Sadly for the Peacock Network, the failures of Welcome to the Family, Sean Saves the World, and The Michael J. Fox Show have been typical of their shows on Thursday night of late. Since 2009 only two shows on NBC's Thursday night line up have lasted more than two seasons: Community and Parks and Recreation. Indeed, the lifespan of some of NBC's Thursday night comedies can be numbered in mere weeks. During the 2010-2011 season Perfect Couples only lasted for eleven episodes (with two more made available on Hulu). Its replacement, The Paul Reiser Show, did even worse. It was cancelled after only two episodes. Other shows that NBC has aired on Thursday night have only done a little better. Outsourced lasted one season. Both Up All Night and Whitney lasted only a little over a season.

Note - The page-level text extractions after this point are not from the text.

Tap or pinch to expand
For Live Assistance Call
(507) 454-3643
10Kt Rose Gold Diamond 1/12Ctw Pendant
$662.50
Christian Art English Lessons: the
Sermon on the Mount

Of course, the question is "Why has NBC done so badly of late on a night they once dominated?" Part of the reason may be that since 2009 the network has consistently debuted weak shows on the night. Up All Night had a good cast (Christina Applegate, Will Arnett, and Maya Rudolph), but its scripts were consistently poorly written and extremely unfunny. Whitney had two strong leads (Whitney Cummings and Chris D'Elia), but its feeble supporting characters dragged the show down. The Paul Reiser Show amounted to little more than a very poorly done imitation of Curb Your Enthusiasm. Despite a good cast Perfect Couples simply wasn't funny. With shows that were not particularly funny and, in some cases, not even particularly original, it should be little wonder that NBC would do poorly in the ratings.

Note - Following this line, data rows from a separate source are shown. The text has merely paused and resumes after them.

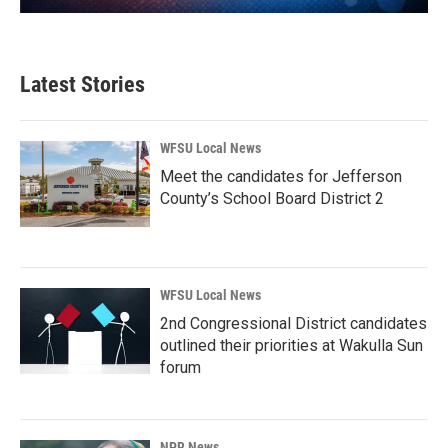
Latest Stories
WFSU Local News
Meet the candidates for Jefferson
County’s School Board District 2
WFSU Local News
2nd Congressional District candidates
outlined their priorities at Wakulla Sun
forum
NPR News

To make matters worse the past several years NBC has consistently treated its few strong shows on Thursday night as odd men out. In its third season NBC did not debut Parks and Recreation until mid-season. NBC did the same thing with Community in both its fourth and its current fifth seasons. Both Parks and Recreation and Community have consistently performed better than the new shows NBC has debuted in their wakes. They also have fiercely loyal followings who are guaranteed to watch them each week (indeed, there was an uproar when fans found out Community would begin its fourth season until mid-season). It is then curious that the network has at times scheduled them so strangely. One has to wonder if NBC would not do better on Thursday nights if they would only debut both shows at the start of the season in September.

Of course, Community and Parks and Recreation aren't the only strong shows that NBC has scheduled wrongly. Unlike many of the sitcoms that have aired on NBC on Thursday mights, The Michael J. Fox Show has a particularly strong cast (including Michael J. Fox and Wendell Pierce). It is also a very funny, well written show. Unfortunately, NBC decided to schedule it at 9:30PM Eastern/8:30PM Central following the much weaker Sean Saves the World. While Sean Saves the World was not necessarily a bad show (it was much better than either Up All Night or The Paul Reiser Show at any rate), it wasn't a particularly good show either. I have to suspect many viewers opted to watch The Crazy Ones on CBS instead and did not bother to switch the channel back to NBC to watch The Michael J. Fox Show. Had The Micahel J. Fox Show been scheduled at 9:00PM Eastern/8:00PM Central, it might have done much better in the ratings.

In the end the path NBC should take with its Thursday night comedies seems fairly clear to me. The network has already renewed Parks and Recreation. They should also renew Community and The Michael J. Fox Show. What is more they should also debut all three shows in September for the 2014-2015 season. As to the fourth, new sitcom they air on Thursday nights in the 2014-2015 season, they should make sure that it not only has a strong cast, but that it also has strong scripts. It takes more than actors to make a successful sitcom. It takes good writing as well. Now I can't say that NBC will once more dominate Thursday nights with that line up. In fact, I suspect they could still well lose the night to CBS and at least part of it to ABC. That having been said, I think NBC would do better than they have the past few years.